唇をギュッと結んだリヴィンに、花京院は畳み掛けてくる。
「何を隠しているんです?」
「い、言えない」
「リヴィン」
「言わない!」
両手でピッタリと口を塞ぎ、徹底抗戦の構えを取る。サングラス越しに花京院を睨みつけるが、花京院は肩をすくめて言葉を続けた。
「まったく、嘘をつけないのにどうして隠し事なんかするんですか。ここで言えなくても隠していることは分かっているんです、すぐにバレますよ」
分かっている。それでも、特に花京院とポルナレフにだけはバレたくなかったことだ。リヴィンは口から手をどけることなく、花京院が先に折れるのをひたすら待つ。
「そもそもおかしいんですよ、君は姿を晒すのが嫌なのにこういう格好をしてまで来るだなんて。僕は君がいつものような格好できてもチップや話術で誤魔化そうとしてたんですよ。……『変装』を、する必要があったんじゃあないですか」
どうですかと言わんばかりの視線を受けたが、リヴィンは動かずに花京院を見つめるだけだ。その花京院は右手を左腕にやり、人差し指でトンと腕を叩いた。
「承太郎の結婚式についてもそうだ。いようと思えば君は結婚式にいれたはずですし、実際近くに来ていた。それでも姿を現さなかったのは、承太郎に言い訳した理由以外のものがあったんでしょう」
どんどん追い詰められていく。だがここで物理的に逃げても後々詰められるだけだ。リヴィンは姿勢を解かずに黙り続ける。
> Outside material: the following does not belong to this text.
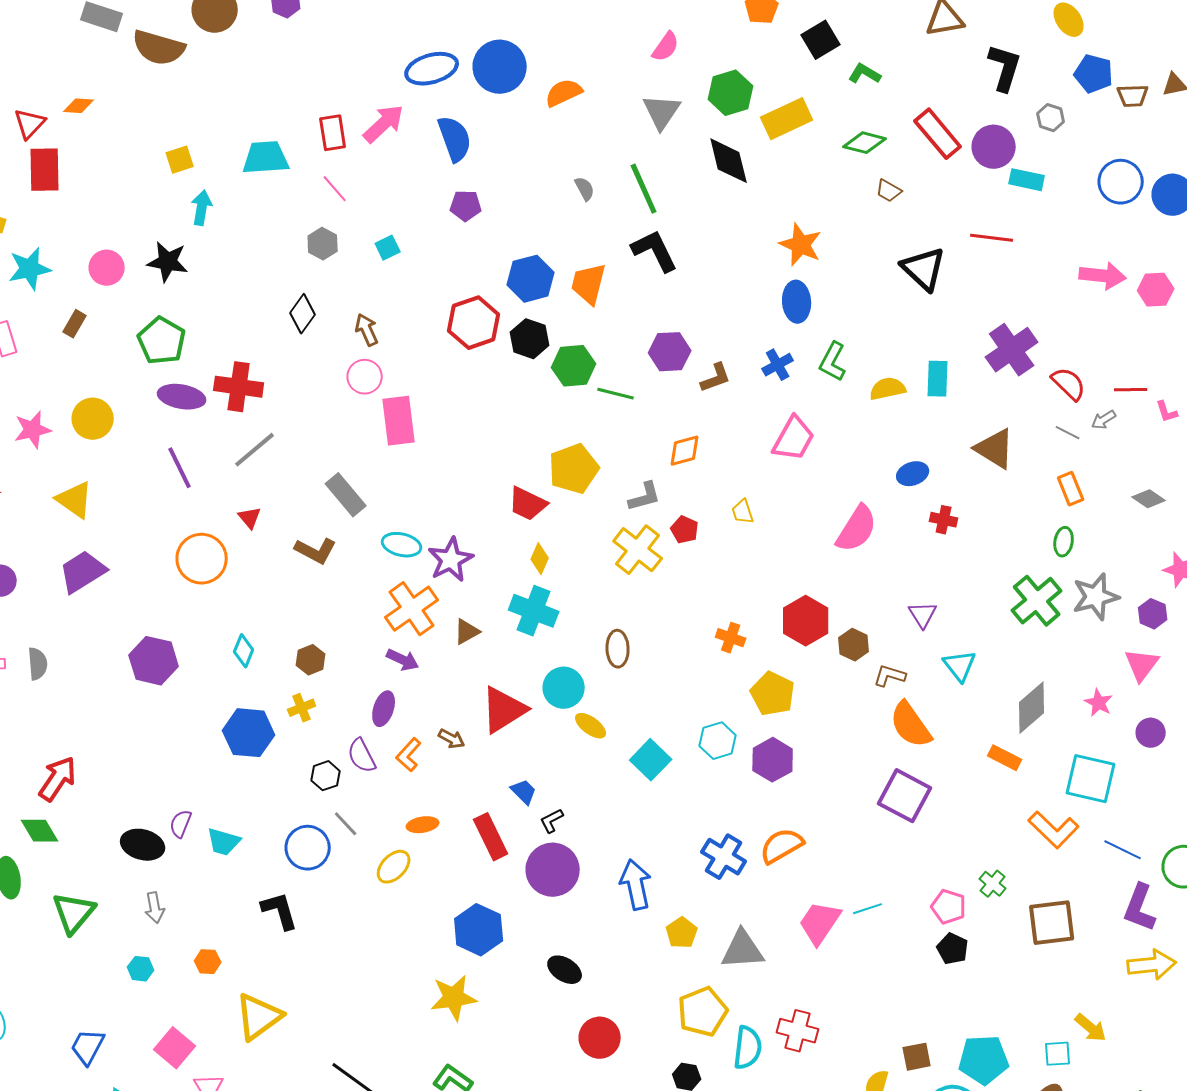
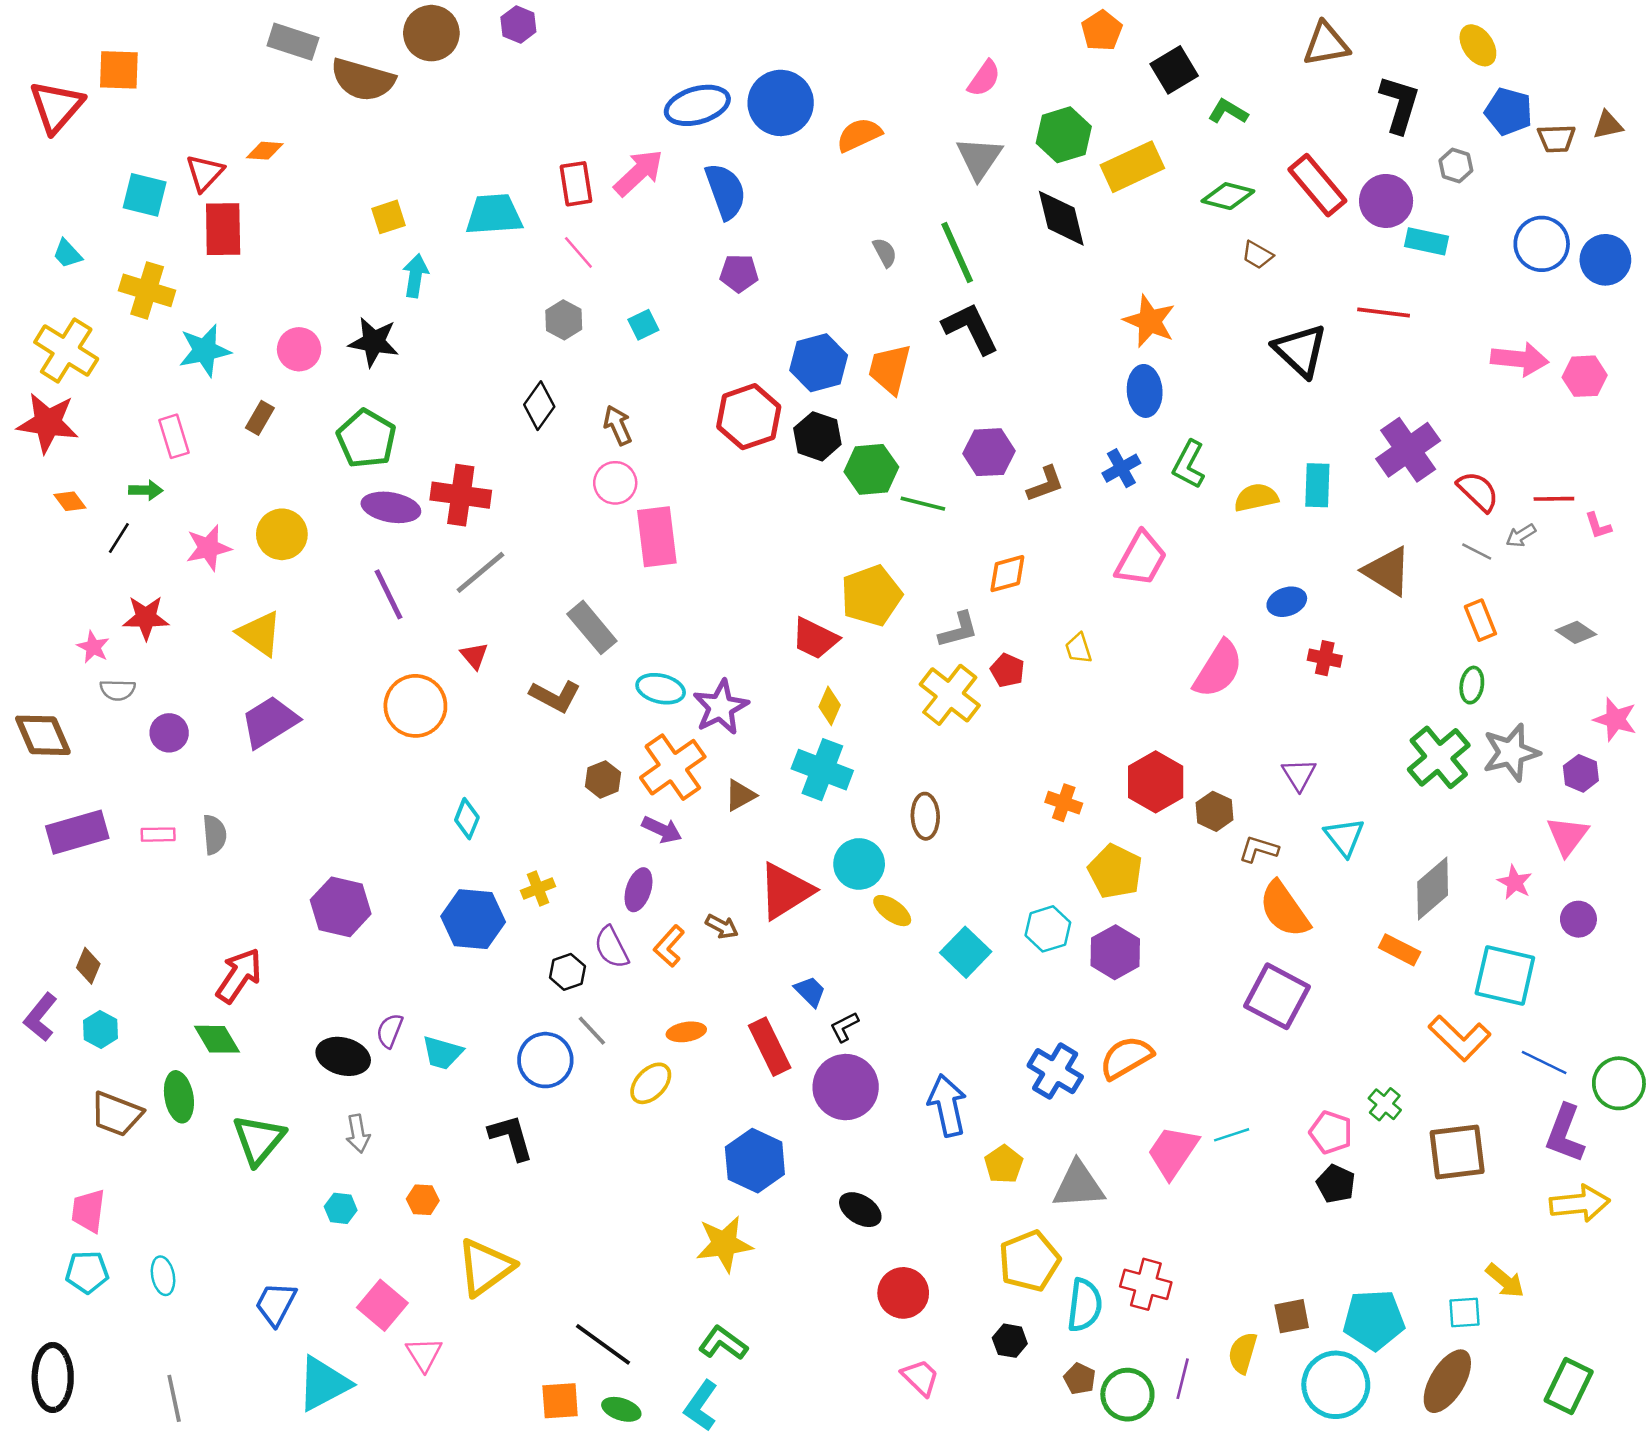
brown hexagon: (311, 660) -> (603, 779), moved
purple hexagon: (154, 661) -> (341, 907), moved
「最近アヴドゥルの方に来るDIO信者の襲撃がなくなってるそうです。リヴィンの方はどうですか?」
「……撃退してる」
ここで黙っていたら余計に勘繰られる。言わない方が逆におかしく思われるだろう。指と指の間を空けて一言だけ返すと、花京院はひとつ頷いてから話をしていく。
「それならおかしいですね、財団の方に襲撃犯を連行したと連絡が入っていないようですけれど」
「確認したのかい!?」
わざわざそんなところまで確認したとは思ってもみなくて目を見開くと、意地悪そうな笑みを浮かべてこう言った。
「そうですよ。で、何をしているんです? 僕達は仲間なんですから、力を合わせて解決しなくちゃいけない。映画だって、そうだったじゃないですか」
「それは、あくまで創作の話であり現実には関係なくて……」
「リヴィン、あの映画は大ヒットしているんです。つまり、人間はそういう結末を好んでいるってことですよ。……分かりませんか?」
花京院もそれを望んでいる、ということだろう。リヴィンはかっくりと肩を落として、逆に折れさせられたことを自覚した。襲撃について嘘をつけなかった時点で、もう逃げることは不可能だ。
「分かったよ……。話す、話すから」
思わず頭を両手で抱えた。本当に知られたくなかったのだ。
きっと、嫌われてしまうだろうから。